The parties will meet on the issue on February 3 next year. 

Kupe is 50%-owned by ASX-listed Origin Energy, and 30% by Genesis Energy, to which Kupe is heavily contracted.  Origin's arrangements with Genesis pre-date its becoming a 51.4% shareholder in NZX-listed Contact Energy. 

The first gas and liquids from the field first found in 1986 are being piped ashore from the offshore Kupe field to a processing plant near Hawera. 

The Kupe field, 30km off the south Taranaki coast, was discovered by NZOG in 1986. 

"During the era of cheap Maui gas and low oil prices it was uneconomic to develop Kupe," said NZOG chief executive David Salisbury in a statement to the NZX. 
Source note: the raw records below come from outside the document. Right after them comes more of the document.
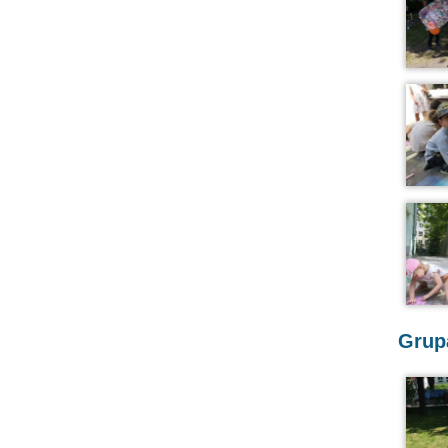
Grupa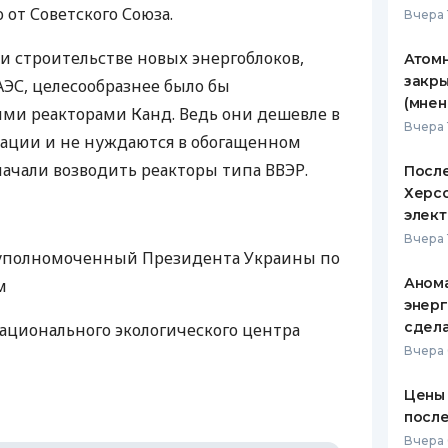
 от Советского Союза.
Вчера 
ЕЖЕМЕСЯЧНЫЙ ОБЗОР
ПУТЕВО
КЕШБЭКА
СТРАХО
и строительстве новых энергоблоков,
Атомн
закры
ЭС, целесообразнее было бы
ПУТЕВОДИТЕЛИ ПО
ВСЕ СТ
(мнен
ими реакторами Канд. Ведь они дешевле в
БАНКОВСКИМ КАРТАМ
Вчера 
СТРАХО
тации и не нуждаются в обогащенном
начали возводить реакторы типа ВВЭР.
После
ОТЗЫВЫ
КОМПАН
Херсо
элект
ДОСТАВ
Вчера 
с-уполномоченный Президента Украины по
КОНТАК
Анома
м
энерг
сдел
Национального экологического центра
Вчера
Цены 
после
Вчера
An investment decision was made in 2006, with Origin Energy as operator.The other joint venture parties is Mitsui (4%).

 With the raw gas stream now flowing to shore, the Kupe production system is being bedded down through a commissioning period, the company said.  

"There will be production of sales gas, LPG and light oil during the commission period with full steady state production expected to be achieved in the next couple of months," said Salisbury.

 Kupe will supply 10 to 15 per cent of New Zealand’s annual gas demand and around half of the country’s LPG requirements. 

Vector’s entitlements in the Kapuni field related to 1,010PJ of available gas agreed under a contract redetermination in 1997. Vector has rights to take 50% of the remaining reserves as at 1 April 1997. The majority of this gas has already been taken so the redetermination will decide how much gas is left to take.

Vector has engaged an international expert to advise Vector on the ORGR of the Kapuni field from the data made available.  "Vector expects that there will be no impact on the availability of gas to customers under their existing contractual arrangements with the company," the company said in a statement to the NZX. "Given the need for Vector and its experts to fully consider and evaluate the information received from the KMCs, Vector is not able at this stage to quantify the reserves position and the financial impact."

The share prices of both companies barely moved on today's news.